Heredity - Relation To Theory of Evolution

Relation To Theory of Evolution

Main article: Charles Darwin See also: Evolution

When Charles Darwin proposed his theory of evolution in 1859, one of its major problems was the lack of an underlying mechanism for heredity. Darwin believed in a mix of blending inheritance and the inheritance of acquired traits (pangenesis). Blending inheritance would lead to uniformity across populations in only a few generations and thus would remove variation from a population on which natural selection could act. This led to Darwin adopting some Lamarckian ideas in later editions of On the Origin of Species and his later biological works. Darwin's primary approach to heredity was to outline how it appeared to work (noticing that traits that were not expressed explicitly in the parent at the time of reproduction could be inherited, that certain traits could be sex-linked, etc.) rather than suggesting mechanisms.

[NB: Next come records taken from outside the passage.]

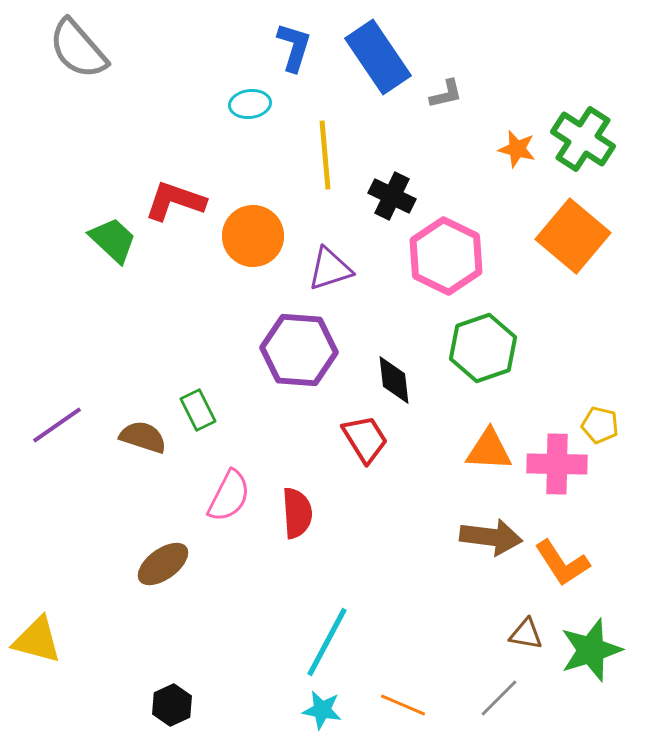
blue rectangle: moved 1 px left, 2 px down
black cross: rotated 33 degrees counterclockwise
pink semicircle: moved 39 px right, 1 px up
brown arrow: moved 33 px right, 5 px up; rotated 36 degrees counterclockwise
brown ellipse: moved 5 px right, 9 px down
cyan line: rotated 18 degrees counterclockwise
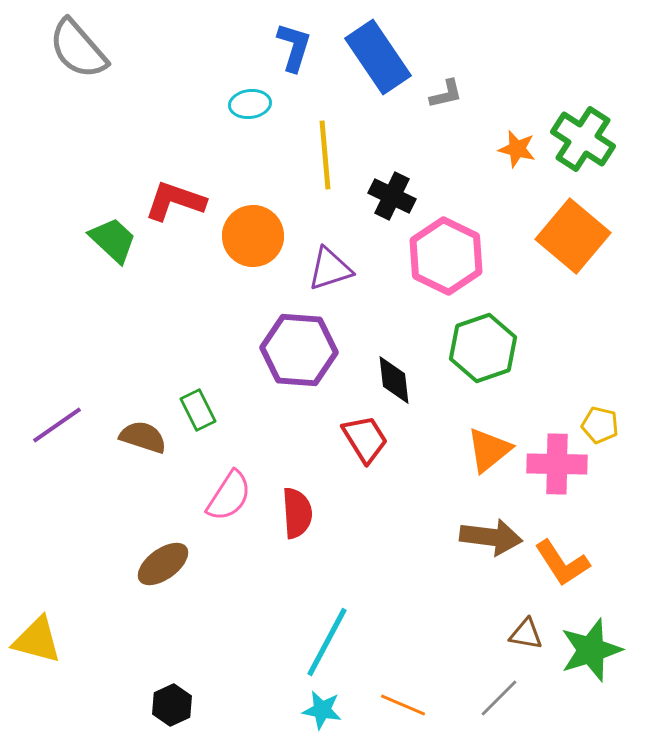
orange triangle: rotated 42 degrees counterclockwise
pink semicircle: rotated 6 degrees clockwise
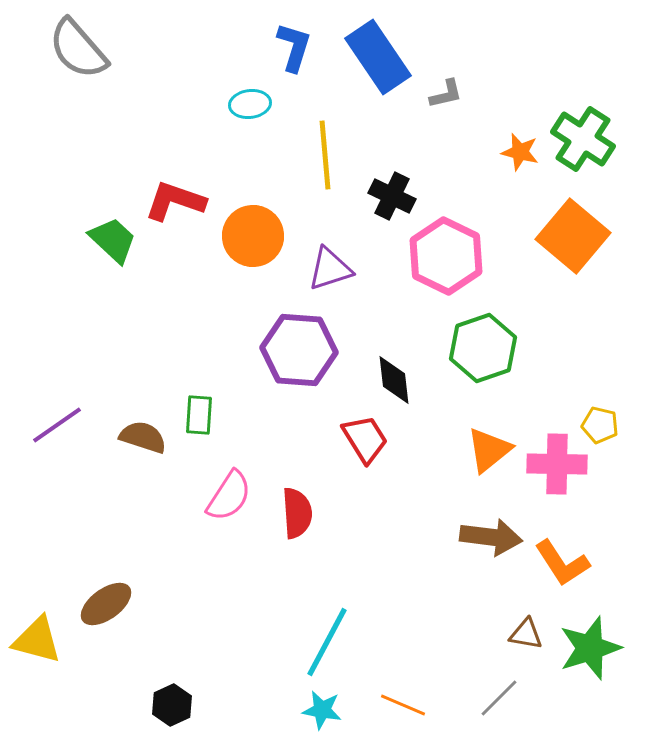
orange star: moved 3 px right, 3 px down
green rectangle: moved 1 px right, 5 px down; rotated 30 degrees clockwise
brown ellipse: moved 57 px left, 40 px down
green star: moved 1 px left, 2 px up
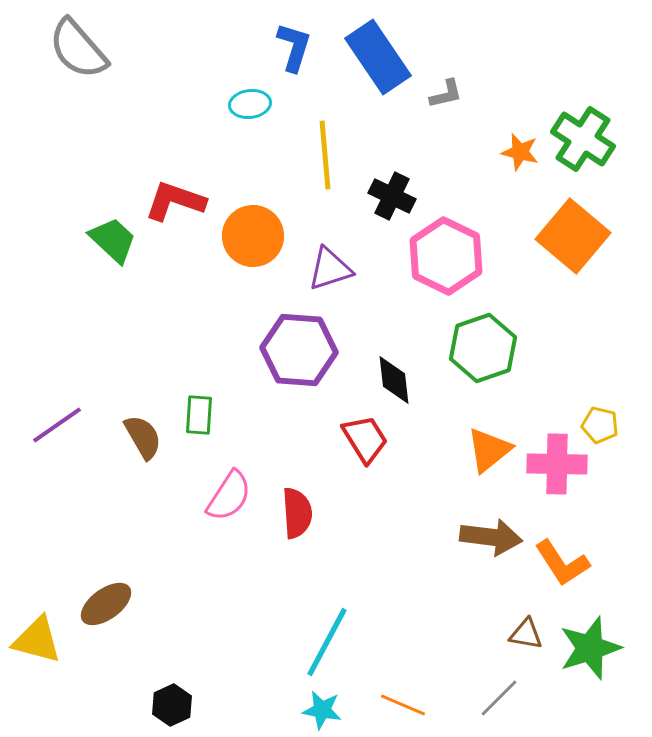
brown semicircle: rotated 42 degrees clockwise
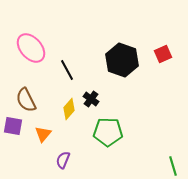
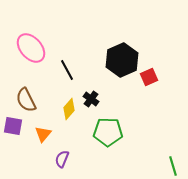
red square: moved 14 px left, 23 px down
black hexagon: rotated 16 degrees clockwise
purple semicircle: moved 1 px left, 1 px up
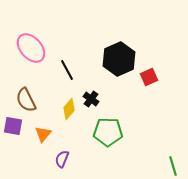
black hexagon: moved 3 px left, 1 px up
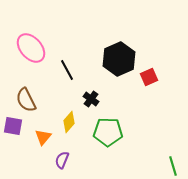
yellow diamond: moved 13 px down
orange triangle: moved 3 px down
purple semicircle: moved 1 px down
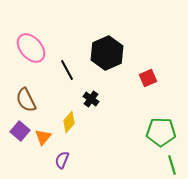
black hexagon: moved 12 px left, 6 px up
red square: moved 1 px left, 1 px down
purple square: moved 7 px right, 5 px down; rotated 30 degrees clockwise
green pentagon: moved 53 px right
green line: moved 1 px left, 1 px up
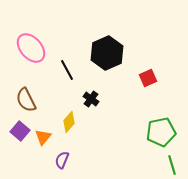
green pentagon: rotated 12 degrees counterclockwise
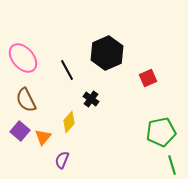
pink ellipse: moved 8 px left, 10 px down
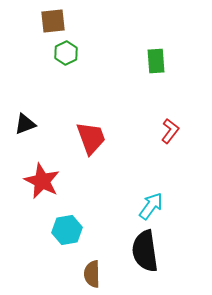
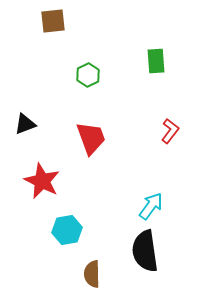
green hexagon: moved 22 px right, 22 px down
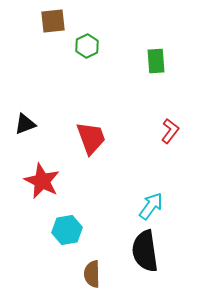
green hexagon: moved 1 px left, 29 px up
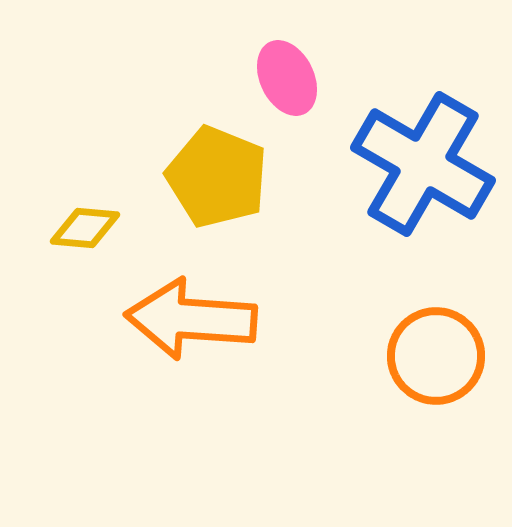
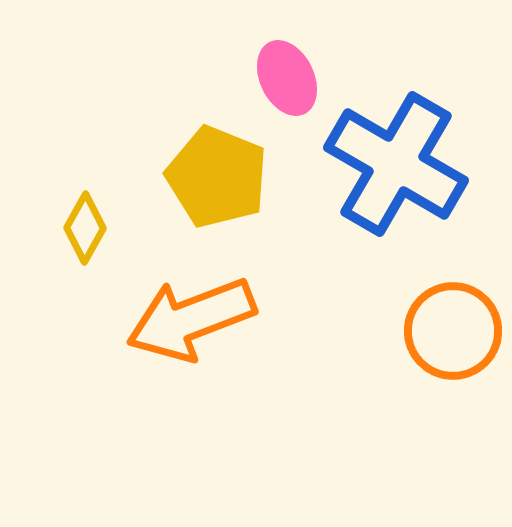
blue cross: moved 27 px left
yellow diamond: rotated 66 degrees counterclockwise
orange arrow: rotated 25 degrees counterclockwise
orange circle: moved 17 px right, 25 px up
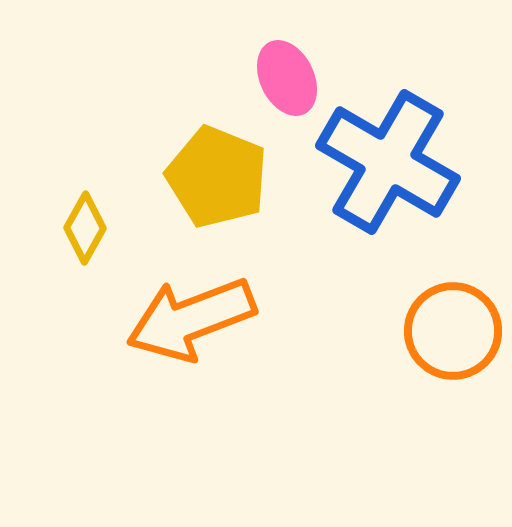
blue cross: moved 8 px left, 2 px up
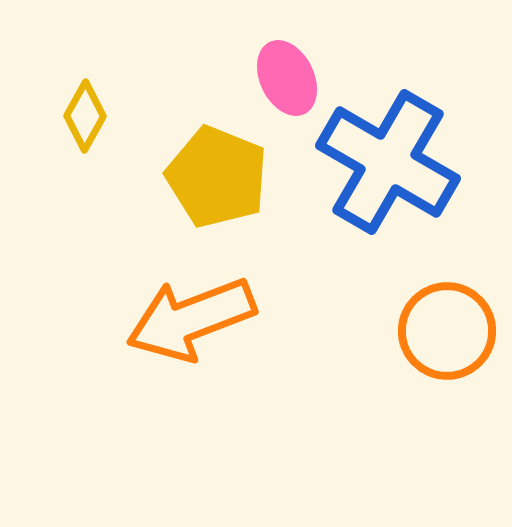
yellow diamond: moved 112 px up
orange circle: moved 6 px left
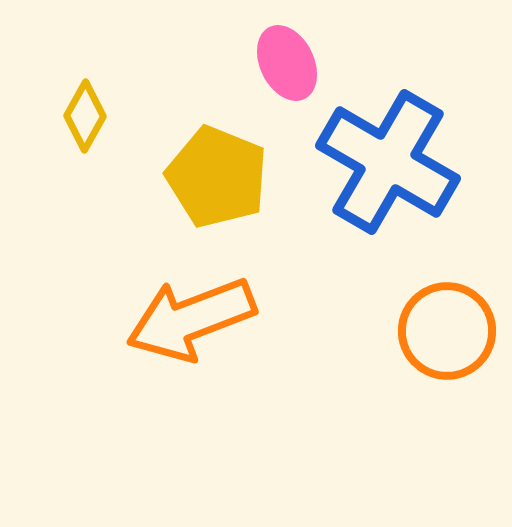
pink ellipse: moved 15 px up
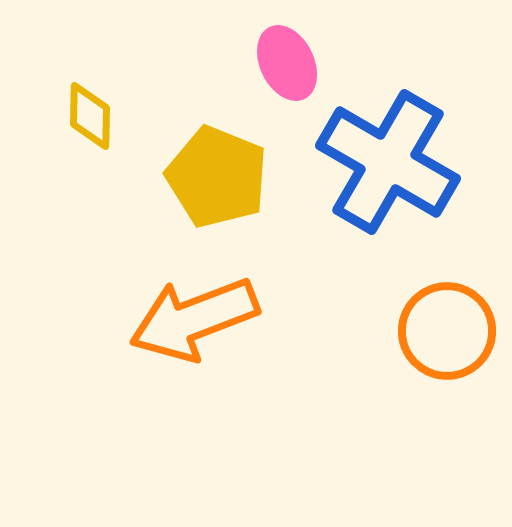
yellow diamond: moved 5 px right; rotated 28 degrees counterclockwise
orange arrow: moved 3 px right
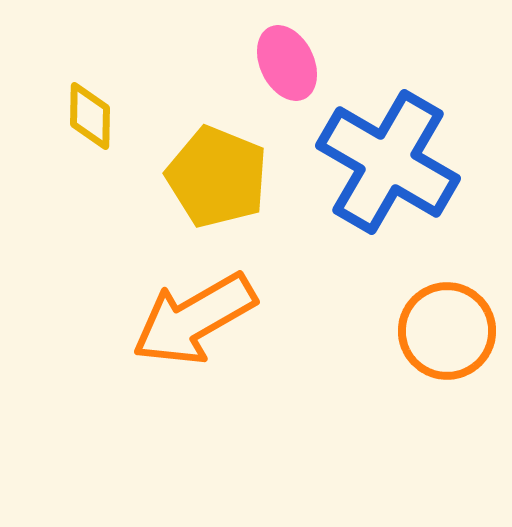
orange arrow: rotated 9 degrees counterclockwise
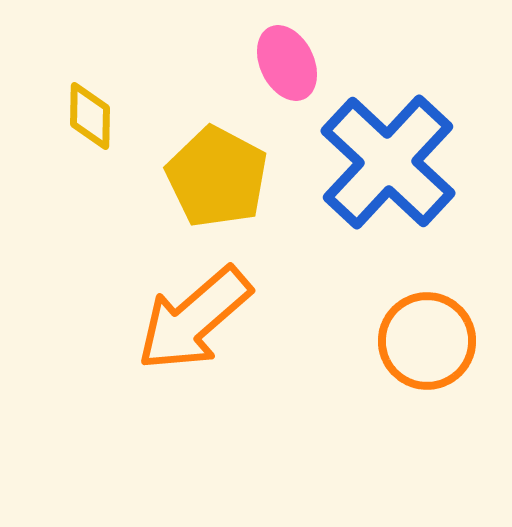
blue cross: rotated 13 degrees clockwise
yellow pentagon: rotated 6 degrees clockwise
orange arrow: rotated 11 degrees counterclockwise
orange circle: moved 20 px left, 10 px down
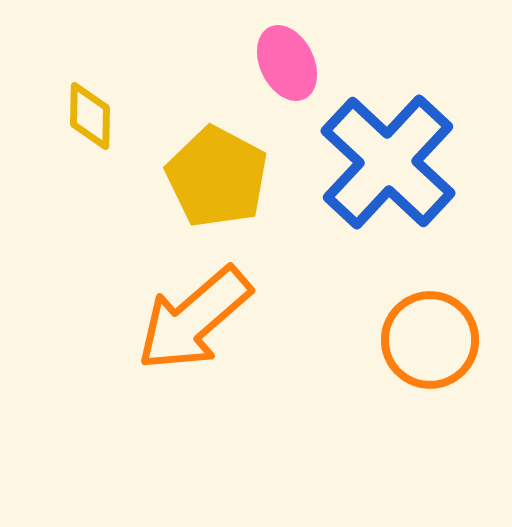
orange circle: moved 3 px right, 1 px up
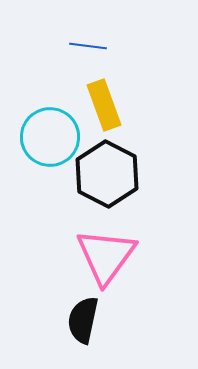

Darwin's initial model of heredity was adopted by, and then heavily modified by, his cousin Francis Galton, who laid the framework for the biometric school of heredity. Galton rejected the aspects of Darwin's pangenesis model, which relied on acquired traits.

The inheritance of acquired traits was shown to have little basis in the 1880s when August Weismann cut the tails off many generations of mice and found that their offspring continued to develop tails.